WHAT THE TASK REQUIRES -
Scan the records beneath this line for the line holding "table_cell [296, 943, 679, 1154]" and the line holding "Rendered at 1241 by 1754 pixels.", then transcribe exactly those two and all lines between.

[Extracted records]
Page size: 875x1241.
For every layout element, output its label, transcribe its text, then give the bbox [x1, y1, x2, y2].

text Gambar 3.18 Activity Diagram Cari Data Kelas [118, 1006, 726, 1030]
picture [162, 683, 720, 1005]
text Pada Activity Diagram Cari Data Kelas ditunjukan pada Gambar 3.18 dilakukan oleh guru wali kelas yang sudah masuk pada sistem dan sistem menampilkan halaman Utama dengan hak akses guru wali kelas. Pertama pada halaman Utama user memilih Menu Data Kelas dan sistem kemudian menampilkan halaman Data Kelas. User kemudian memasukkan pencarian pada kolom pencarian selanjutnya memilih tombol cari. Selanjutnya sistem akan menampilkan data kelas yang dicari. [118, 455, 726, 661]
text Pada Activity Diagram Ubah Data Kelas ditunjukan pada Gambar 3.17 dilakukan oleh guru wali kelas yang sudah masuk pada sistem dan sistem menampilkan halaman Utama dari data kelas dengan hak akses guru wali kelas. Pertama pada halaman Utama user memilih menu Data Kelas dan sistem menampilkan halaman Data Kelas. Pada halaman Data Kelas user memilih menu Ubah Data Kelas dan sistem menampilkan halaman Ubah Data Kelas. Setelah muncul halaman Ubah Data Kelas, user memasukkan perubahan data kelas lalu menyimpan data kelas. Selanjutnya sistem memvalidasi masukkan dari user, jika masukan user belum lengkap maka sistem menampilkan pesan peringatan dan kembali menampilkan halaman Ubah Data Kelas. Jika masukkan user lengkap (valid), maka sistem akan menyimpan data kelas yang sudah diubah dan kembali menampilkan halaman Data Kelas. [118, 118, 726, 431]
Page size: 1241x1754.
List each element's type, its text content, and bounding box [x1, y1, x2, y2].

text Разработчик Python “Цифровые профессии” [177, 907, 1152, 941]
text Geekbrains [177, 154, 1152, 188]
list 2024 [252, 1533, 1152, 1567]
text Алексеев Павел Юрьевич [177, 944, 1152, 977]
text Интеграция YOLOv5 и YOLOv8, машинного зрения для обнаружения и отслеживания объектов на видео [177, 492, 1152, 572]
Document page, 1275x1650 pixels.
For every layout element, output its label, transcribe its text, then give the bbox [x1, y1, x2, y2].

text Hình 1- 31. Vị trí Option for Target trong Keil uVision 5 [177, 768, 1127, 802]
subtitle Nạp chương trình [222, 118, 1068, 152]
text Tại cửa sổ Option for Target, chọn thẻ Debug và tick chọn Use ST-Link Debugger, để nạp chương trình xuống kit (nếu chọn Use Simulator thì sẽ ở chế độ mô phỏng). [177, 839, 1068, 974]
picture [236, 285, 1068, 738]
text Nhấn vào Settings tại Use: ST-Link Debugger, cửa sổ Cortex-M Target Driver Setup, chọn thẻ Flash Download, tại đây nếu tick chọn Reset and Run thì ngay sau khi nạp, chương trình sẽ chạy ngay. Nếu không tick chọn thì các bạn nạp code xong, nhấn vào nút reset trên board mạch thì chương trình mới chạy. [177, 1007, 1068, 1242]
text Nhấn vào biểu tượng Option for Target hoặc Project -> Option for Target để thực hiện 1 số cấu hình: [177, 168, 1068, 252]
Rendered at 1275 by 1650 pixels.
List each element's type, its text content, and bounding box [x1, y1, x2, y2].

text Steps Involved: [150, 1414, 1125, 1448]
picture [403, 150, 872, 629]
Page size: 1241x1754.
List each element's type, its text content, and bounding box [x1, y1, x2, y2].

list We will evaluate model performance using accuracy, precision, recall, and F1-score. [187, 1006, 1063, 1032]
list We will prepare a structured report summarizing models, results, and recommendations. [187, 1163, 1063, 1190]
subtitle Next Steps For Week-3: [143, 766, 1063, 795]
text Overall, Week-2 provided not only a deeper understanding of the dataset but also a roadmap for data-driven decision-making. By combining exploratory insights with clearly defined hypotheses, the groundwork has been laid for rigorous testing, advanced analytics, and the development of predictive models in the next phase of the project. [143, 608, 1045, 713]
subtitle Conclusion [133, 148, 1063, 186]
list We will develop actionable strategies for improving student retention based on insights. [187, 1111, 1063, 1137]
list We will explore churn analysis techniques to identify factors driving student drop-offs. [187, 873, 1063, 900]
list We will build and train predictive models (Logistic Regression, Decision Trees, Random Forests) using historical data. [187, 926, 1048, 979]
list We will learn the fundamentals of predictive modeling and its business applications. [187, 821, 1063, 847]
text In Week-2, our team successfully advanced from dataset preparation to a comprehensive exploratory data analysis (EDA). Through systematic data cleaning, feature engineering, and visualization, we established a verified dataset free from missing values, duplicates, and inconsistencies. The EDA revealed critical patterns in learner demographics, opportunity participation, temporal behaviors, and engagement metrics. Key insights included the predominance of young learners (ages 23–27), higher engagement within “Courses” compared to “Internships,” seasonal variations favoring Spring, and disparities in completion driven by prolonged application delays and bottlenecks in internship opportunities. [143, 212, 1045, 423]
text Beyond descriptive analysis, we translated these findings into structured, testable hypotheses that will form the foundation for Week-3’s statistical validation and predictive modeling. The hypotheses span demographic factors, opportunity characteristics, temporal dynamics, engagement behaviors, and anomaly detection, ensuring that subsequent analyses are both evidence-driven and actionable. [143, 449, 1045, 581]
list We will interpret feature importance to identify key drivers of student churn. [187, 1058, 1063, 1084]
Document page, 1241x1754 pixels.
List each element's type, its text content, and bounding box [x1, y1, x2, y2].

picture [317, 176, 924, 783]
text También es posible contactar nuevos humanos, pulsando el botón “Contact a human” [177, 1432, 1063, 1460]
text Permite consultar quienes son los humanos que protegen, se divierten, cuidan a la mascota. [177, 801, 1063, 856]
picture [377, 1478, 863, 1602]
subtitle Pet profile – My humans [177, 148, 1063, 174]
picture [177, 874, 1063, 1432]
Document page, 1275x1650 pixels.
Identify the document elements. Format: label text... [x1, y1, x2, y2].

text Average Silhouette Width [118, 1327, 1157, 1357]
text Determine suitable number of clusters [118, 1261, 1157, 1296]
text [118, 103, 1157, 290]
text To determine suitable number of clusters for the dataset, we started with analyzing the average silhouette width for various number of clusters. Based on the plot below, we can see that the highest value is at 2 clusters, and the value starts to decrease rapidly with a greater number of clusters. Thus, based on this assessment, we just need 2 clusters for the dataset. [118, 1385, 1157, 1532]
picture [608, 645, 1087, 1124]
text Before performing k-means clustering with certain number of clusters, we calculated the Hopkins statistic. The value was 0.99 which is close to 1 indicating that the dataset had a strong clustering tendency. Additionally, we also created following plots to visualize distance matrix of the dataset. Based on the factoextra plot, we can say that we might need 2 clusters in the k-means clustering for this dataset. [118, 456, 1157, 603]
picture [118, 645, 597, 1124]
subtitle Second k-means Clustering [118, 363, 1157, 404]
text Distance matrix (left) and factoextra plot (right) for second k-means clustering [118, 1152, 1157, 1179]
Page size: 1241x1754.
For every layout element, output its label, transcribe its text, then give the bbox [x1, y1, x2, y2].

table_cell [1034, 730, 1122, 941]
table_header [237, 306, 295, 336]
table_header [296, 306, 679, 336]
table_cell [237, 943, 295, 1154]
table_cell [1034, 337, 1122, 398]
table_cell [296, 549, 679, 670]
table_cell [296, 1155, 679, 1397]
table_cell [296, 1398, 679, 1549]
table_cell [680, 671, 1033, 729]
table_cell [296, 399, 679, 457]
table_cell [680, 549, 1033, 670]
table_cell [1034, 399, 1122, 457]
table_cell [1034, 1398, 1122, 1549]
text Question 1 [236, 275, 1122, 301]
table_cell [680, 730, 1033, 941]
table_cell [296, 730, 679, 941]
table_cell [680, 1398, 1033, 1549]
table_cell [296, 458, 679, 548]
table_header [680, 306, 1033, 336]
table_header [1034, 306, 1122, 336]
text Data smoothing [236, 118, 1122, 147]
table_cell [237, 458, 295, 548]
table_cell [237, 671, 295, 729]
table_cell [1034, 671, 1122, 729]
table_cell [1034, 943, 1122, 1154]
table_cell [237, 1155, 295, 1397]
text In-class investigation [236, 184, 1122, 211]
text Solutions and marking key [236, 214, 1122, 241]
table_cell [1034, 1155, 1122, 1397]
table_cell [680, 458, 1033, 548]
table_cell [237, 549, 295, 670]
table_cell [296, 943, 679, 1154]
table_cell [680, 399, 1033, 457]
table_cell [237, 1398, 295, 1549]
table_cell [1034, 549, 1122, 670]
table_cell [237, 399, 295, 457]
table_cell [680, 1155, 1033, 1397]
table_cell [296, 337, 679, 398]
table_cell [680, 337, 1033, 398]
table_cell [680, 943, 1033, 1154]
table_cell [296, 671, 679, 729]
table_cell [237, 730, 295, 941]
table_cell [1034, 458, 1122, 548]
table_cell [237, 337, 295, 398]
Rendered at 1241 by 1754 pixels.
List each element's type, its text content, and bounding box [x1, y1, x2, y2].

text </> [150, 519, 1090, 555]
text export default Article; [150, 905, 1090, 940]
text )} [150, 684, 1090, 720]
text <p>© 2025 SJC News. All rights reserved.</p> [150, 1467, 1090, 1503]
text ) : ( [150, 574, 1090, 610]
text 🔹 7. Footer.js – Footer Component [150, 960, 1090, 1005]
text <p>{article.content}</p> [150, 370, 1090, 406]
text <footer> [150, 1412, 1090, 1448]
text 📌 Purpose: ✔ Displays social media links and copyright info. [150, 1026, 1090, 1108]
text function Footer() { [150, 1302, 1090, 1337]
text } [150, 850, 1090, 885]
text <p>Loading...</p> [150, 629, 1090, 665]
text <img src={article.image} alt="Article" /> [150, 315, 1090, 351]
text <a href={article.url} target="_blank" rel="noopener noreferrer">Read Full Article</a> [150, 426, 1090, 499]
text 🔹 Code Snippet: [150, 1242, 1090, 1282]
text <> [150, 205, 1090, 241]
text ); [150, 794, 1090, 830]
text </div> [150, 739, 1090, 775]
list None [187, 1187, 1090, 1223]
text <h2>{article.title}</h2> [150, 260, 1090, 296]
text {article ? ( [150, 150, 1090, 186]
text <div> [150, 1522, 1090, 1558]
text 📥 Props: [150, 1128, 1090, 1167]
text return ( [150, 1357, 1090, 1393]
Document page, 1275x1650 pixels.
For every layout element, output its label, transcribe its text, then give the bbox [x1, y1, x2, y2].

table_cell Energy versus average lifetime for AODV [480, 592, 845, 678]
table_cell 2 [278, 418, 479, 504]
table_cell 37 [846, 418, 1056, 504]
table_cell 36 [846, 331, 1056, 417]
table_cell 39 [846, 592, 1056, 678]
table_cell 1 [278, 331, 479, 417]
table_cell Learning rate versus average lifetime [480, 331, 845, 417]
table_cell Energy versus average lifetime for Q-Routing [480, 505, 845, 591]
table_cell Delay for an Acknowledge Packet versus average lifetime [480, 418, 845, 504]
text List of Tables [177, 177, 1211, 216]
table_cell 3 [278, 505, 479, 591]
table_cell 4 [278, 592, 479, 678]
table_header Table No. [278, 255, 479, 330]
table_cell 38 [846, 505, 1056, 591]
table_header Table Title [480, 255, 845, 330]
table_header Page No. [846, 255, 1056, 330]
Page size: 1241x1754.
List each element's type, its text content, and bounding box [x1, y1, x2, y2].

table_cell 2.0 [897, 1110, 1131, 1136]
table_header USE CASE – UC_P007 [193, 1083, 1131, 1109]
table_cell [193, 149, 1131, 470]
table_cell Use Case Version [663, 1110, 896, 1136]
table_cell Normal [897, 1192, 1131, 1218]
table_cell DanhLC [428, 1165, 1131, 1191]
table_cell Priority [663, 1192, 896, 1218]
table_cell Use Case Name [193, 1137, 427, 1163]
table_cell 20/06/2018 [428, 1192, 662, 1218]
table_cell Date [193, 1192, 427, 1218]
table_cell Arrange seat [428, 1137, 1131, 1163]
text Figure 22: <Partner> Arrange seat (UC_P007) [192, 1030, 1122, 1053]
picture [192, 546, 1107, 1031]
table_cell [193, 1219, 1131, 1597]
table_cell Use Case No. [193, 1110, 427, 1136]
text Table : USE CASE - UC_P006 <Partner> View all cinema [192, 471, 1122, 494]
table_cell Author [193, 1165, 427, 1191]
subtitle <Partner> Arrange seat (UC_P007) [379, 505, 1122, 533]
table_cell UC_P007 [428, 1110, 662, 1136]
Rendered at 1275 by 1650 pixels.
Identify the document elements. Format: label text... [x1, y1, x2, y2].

EXPECTED ANSWER -
table_cell [296, 943, 679, 1154]
table_cell [680, 399, 1033, 457]
table_cell [237, 1398, 295, 1549]
table_cell [1034, 549, 1122, 670]
table_cell [237, 399, 295, 457]
table_cell [680, 1155, 1033, 1397]
table_cell [296, 337, 679, 398]
table_cell [680, 337, 1033, 398]
table_cell [680, 943, 1033, 1154]
table_cell [296, 671, 679, 729]
table_cell [237, 730, 295, 941]
table_cell [1034, 458, 1122, 548]
table_cell [237, 337, 295, 398]
Rendered at 1241 by 1754 pixels.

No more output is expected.